Debe ser, por lo tanto, abiertamente confesado, y sin abreviación alguna, que la justificación no ocurre cuando nos volvemos conscientes de ella, sino que, por el contrario, nuestra justificación ya ha sido decidida desde la eternidad en el tribunal sagrado de nuestro Dios.

Hay, indudablemente, un momento en nuestra vida cuando por primera vez la justificación es publicada a nuestra conciencia; pero seamos cuidadosos en distinguir a la justificación misma de su publicación. Nuestro nombre fue seleccionado y aplicado a nosotros mucho antes de que nosotros, con clara conciencia, lo conocimos como nuestro nombre; y aunque hubo un momento en que se volvió una viva realidad para nosotros y fue llamado por primera vez en el oído de nuestra conciencia, ningún hombre sería tan necio de imaginar que fue entonces cuando en realidad recibió ese nombre.
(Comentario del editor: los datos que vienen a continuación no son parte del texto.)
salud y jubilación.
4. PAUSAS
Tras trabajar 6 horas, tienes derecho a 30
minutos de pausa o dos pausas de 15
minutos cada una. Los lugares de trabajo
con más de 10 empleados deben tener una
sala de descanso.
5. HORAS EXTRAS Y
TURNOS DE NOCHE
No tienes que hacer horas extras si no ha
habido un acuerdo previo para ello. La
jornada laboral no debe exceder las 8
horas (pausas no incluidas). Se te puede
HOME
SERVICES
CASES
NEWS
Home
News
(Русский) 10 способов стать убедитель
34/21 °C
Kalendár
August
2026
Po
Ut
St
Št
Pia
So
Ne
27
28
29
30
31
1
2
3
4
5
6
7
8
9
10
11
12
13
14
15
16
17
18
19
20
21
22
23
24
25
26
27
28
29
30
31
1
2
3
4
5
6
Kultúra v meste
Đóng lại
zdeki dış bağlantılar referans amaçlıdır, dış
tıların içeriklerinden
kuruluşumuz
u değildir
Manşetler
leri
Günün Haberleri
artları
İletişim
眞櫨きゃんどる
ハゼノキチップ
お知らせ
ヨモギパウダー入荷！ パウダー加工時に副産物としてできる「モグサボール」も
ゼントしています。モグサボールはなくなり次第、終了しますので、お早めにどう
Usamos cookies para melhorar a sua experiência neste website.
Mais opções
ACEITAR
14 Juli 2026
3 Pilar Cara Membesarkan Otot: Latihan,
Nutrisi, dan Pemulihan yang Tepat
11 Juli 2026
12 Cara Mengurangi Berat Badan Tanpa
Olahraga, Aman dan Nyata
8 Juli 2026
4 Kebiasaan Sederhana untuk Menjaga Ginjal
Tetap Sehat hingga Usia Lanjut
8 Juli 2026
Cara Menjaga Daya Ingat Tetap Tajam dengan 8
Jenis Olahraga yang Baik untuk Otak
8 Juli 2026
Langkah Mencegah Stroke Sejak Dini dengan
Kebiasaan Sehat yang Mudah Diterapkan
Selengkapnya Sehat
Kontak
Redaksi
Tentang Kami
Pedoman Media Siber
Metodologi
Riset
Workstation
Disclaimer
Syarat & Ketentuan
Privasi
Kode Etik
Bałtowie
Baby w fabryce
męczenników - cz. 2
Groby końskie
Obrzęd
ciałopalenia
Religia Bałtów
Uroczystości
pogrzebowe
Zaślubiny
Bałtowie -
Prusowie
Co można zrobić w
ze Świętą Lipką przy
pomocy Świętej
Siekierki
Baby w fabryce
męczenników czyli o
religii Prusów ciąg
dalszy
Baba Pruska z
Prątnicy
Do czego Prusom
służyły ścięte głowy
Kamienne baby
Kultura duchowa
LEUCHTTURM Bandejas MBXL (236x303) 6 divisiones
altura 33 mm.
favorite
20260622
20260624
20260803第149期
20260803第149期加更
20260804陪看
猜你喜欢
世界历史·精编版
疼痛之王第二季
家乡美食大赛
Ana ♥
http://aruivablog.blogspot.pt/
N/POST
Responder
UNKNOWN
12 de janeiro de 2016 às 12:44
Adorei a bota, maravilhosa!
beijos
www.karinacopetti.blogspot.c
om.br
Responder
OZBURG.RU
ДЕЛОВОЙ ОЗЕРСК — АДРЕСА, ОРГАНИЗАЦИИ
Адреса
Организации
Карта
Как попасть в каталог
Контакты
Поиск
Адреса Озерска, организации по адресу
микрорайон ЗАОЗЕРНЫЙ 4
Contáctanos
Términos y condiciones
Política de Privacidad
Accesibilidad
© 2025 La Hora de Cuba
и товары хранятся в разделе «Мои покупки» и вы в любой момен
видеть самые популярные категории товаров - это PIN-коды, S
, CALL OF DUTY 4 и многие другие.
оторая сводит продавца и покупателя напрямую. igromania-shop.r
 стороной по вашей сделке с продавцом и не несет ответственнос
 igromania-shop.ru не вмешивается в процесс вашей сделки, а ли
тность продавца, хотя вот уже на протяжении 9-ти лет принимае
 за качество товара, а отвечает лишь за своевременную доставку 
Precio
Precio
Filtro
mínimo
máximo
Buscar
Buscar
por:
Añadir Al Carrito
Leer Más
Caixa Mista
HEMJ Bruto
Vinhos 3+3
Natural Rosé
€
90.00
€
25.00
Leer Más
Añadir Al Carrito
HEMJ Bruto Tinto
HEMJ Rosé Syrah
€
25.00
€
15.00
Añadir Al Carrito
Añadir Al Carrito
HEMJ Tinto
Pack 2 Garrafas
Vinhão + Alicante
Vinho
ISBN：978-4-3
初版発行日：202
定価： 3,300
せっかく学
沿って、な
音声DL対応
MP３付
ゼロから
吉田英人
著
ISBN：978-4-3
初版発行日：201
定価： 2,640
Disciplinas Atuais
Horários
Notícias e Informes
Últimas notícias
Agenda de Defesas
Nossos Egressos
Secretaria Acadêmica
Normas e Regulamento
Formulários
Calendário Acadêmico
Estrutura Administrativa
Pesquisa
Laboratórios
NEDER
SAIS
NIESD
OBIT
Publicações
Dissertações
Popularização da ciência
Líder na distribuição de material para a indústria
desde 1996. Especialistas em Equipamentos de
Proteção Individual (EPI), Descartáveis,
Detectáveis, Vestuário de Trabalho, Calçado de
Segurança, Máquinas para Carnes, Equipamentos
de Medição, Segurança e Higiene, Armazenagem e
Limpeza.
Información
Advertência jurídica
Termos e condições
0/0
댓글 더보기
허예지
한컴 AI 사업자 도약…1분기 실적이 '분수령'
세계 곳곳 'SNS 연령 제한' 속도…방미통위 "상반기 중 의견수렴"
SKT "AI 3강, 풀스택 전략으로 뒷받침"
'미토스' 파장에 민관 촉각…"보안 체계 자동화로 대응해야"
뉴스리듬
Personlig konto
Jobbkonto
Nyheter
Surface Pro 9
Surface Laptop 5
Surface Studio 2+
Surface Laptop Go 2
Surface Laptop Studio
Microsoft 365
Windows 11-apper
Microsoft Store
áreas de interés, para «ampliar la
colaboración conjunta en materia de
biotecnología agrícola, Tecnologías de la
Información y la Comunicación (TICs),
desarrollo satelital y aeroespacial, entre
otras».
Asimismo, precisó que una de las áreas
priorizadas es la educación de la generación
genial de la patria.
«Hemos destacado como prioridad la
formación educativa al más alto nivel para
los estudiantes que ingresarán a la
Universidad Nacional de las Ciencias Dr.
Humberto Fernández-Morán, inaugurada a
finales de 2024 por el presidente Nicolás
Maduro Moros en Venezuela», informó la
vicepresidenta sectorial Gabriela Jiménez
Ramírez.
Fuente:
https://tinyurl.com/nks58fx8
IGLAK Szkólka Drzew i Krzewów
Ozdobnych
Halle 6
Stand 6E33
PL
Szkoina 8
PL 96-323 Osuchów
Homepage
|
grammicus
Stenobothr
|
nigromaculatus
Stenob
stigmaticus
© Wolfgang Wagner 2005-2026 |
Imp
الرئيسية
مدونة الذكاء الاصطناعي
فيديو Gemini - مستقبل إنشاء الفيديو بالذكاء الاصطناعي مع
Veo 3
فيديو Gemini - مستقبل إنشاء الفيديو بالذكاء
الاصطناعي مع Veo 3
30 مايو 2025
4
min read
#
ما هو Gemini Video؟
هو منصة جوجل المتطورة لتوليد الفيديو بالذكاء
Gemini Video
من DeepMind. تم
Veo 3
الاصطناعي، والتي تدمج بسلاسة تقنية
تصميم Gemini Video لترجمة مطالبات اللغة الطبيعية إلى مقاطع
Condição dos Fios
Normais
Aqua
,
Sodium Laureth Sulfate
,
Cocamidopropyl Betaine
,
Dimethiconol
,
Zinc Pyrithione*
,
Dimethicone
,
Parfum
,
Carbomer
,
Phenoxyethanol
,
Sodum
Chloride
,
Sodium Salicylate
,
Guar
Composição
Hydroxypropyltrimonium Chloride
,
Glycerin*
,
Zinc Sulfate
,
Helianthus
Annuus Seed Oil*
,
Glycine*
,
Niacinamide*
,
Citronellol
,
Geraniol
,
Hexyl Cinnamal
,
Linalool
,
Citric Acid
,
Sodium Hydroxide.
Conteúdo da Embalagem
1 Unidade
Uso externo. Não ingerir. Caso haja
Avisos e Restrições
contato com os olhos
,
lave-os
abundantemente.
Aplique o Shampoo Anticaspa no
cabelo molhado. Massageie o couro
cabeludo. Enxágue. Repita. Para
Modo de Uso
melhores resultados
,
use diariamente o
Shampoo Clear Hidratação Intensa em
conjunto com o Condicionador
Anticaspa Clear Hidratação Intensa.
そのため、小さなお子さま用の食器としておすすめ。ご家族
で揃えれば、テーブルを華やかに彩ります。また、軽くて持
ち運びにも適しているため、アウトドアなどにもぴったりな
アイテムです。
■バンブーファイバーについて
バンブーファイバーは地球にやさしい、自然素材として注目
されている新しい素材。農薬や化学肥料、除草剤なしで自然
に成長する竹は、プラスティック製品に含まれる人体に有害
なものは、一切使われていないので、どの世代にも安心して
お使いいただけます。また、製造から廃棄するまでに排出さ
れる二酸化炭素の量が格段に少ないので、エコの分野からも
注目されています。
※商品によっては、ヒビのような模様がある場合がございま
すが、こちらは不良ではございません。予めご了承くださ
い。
Y en este caso es lo mismo. Hay un cierto momento en que la justificación se convierte en un hecho vivo para nuestra conciencia; pero para transformarse en un hecho viviente, tiene que haber existido antes. No nace de nuestra conciencia; es reflejada en ella, y por lo tanto debe tener un ser y un valor en sí misma. Aun un niño elegido que muere en la cuna es declarado justo, aunque el conocimiento o la conciencia de su justificación jamás hayan penetrado en su alma. Y las personas escogidas, convertidas, como el ladrón en la cruz, con su último suspiro, pueden apenas ser sensibles a su justificación y, sin embargo, entran a la vida eterna exclusivamente sobre la base de la justificación. Tomando una analogía de la vida diaria, a un hombre condenado durante su ausencia en tierras extranjeras le fue concedido el perdón a través de la intercesión de sus amigos, absolutamente sin su conocimiento. Este perdón, ¿se hace efectivo cuando, mucho después, la buena noticia le llega, o cuando el rey firma el perdón? La respuesta es, por supuesto, el segundo caso. Asimismo, la justificación de los hijos de Dios se hace efectiva, no en el día en que por primera vez es publicada a sus conciencias, sino al momento en que Dios en Su tribunal sagrado los declara justos.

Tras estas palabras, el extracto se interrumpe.